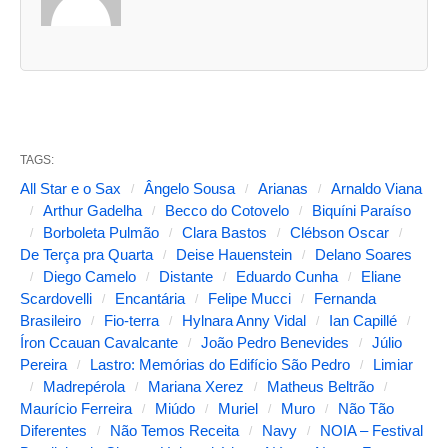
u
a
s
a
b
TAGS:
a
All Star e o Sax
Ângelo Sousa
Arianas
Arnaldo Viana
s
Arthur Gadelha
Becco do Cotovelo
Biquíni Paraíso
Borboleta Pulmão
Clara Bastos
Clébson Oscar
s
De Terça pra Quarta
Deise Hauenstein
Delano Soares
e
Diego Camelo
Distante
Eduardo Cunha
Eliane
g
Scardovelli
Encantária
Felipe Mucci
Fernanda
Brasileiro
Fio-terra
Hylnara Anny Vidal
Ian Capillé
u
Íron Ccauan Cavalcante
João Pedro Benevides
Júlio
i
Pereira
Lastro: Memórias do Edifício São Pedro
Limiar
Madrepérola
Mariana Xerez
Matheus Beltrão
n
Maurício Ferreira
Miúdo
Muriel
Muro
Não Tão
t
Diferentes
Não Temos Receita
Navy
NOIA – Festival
· · · ·
Copy the listing above word for word. Do not include the pictures.

FINISHED TASK:
u
a
s
a
b
TAGS:
a
All Star e o Sax
Ângelo Sousa
Arianas
Arnaldo Viana
s
Arthur Gadelha
Becco do Cotovelo
Biquíni Paraíso
Borboleta Pulmão
Clara Bastos
Clébson Oscar
s
De Terça pra Quarta
Deise Hauenstein
Delano Soares
e
Diego Camelo
Distante
Eduardo Cunha
Eliane
g
Scardovelli
Encantária
Felipe Mucci
Fernanda
Brasileiro
Fio-terra
Hylnara Anny Vidal
Ian Capillé
u
Íron Ccauan Cavalcante
João Pedro Benevides
Júlio
i
Pereira
Lastro: Memórias do Edifício São Pedro
Limiar
Madrepérola
Mariana Xerez
Matheus Beltrão
n
Maurício Ferreira
Miúdo
Muriel
Muro
Não Tão
t
Diferentes
Não Temos Receita
Navy
NOIA – Festival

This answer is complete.